JAKARTA - Pengusaha susu sapi di Kabupaten Kudus, Jawa Tengah, hingga kini belum berani membeli sapi perah yang baru, meskipun ada beberapa sapi yang sudah saatnya dijual karena produktivitasnya mulai menurun menyusul adanya wabah penyakit mulut dan kuku (PMK).

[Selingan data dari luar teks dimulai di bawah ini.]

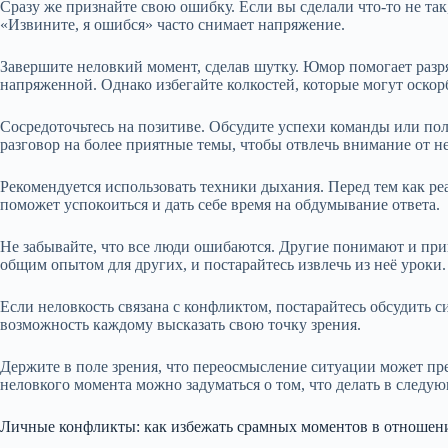
Сразу же признайте свою ошибку. Если вы сделали что-то не так
«Извините, я ошибся» часто снимает напряжение.
Завершите неловкий момент, сделав шутку. Юмор помогает разр
напряженной. Однако избегайте колкостей, которые могут оскор
Сосредоточьтесь на позитиве. Обсудите успехи команды или п
разговор на более приятные темы, чтобы отвлечь внимание от н
Рекомендуется использовать техники дыхания. Перед тем как реа
поможет успокоиться и дать себе время на обдумывание ответа.
Не забывайте, что все люди ошибаются. Другие понимают и при
общим опытом для других, и постарайтесь извлечь из неё уроки.
Если неловкость связана с конфликтом, постарайтесь обсудить с
возможность каждому высказать свою точку зрения.
Держите в поле зрения, что переосмысление ситуации может пре
неловкого момента можно задуматься о том, что делать в следу
Личные конфликты: как избежать срамных моментов в отношен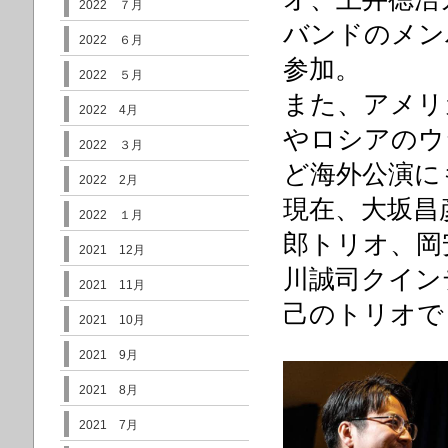
2022 ７月
バンドのメン
2022 ６月
参加。
2022 ５月
また、アメリ
2022 4月
やロシアのウ
2022 ３月
ど海外公演に
2022 2月
現在、大坂昌
2022 １月
郎トリオ、岡
2021 12月
川誠司クイン
2021 11月
己のトリオで
2021 10月
2021 9月
2021 8月
2021 7月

"Sebelum terjadi wabah penyakit mulut dan kuku (PMK), sapi yang produktivitas susunya menurun menjadi 6 liter per hari harus segera dijual untuk ditukar dengan sapi laktasi yang baru," kata Zaenal Abidin pemilik Pemerahan Susu Sapi Sumber Segar di Desa Garung Lor, Kecamatan Kaliwungu, Kudus, dikutip dari Antara, Jumat 1 Juli.

Pada kondisi normal, menurut Zaenal Abidin, sapi miliknya bisa menghasilkan susu antara 10-12 liter per harinya, sedangkan yang produktivitasnya menurun hingga 6 liter per hari sudah saatnya dijual untuk dibelikan sapi laktasi yang baru yang bisa menghasilkan susu hingga 12 liter per harinya.

Hanya saja, kata dia, dari 19 ekor sapi laktasi miliknya, tercatat ada dua ekor sapi yang seharusnya dijual untuk dibelikan sapi laktasi yang baru agar produksi susunya bisa stabil.

Ia mengakui dalam sehari bisa menghasilkan 200-an liter susu, sedangkan saat ini menurun menjadi 170-an liter per hari akibat adanya susu yang produktivitasnya menurun dan belum diganti dengan sapi laktasi yang baru.

Untuk antisipasi agar sapi miliknya tidak terpapar, maka untuk sementara dirinya menghentikan pembelian sapi perah yang sebelumnya rutin mendatangkan dari Kabupaten Boyolali.

"Pasalnya, Kabupaten Boyolali sebagai daerah penghasil sapi perah juga termasuk salah satu daerah wabah PMK," ujar Zaenal.

Untuk sementara, kata dia, pembelian sapi menunggu situasinya kondusif dan sesuai petunjuk dari Dinas Pertanian dan Pangan Kudus.

Meskipun sedang muncul wabah PMK, lanjutnya, permintaan susu sapi hingga kini masih stabil dan belum terpengaruh dengan informasi penyebaran PMK.

Sebagaimana diwartakan, Kementerian Pertanian telah melakukan distribusi vaksin darurat PMK sebanyak 651.700 dosis sejak Jumat 24 Juni dan telah diterima berbagai daerah kantong ternak nasional. Vaksin darurat dipersiapkan sebanyak 3 juta dosis, dan selanjutnya pemerintah akan terus menambah jumlah vaksin PMK hingga 29 juta dosis.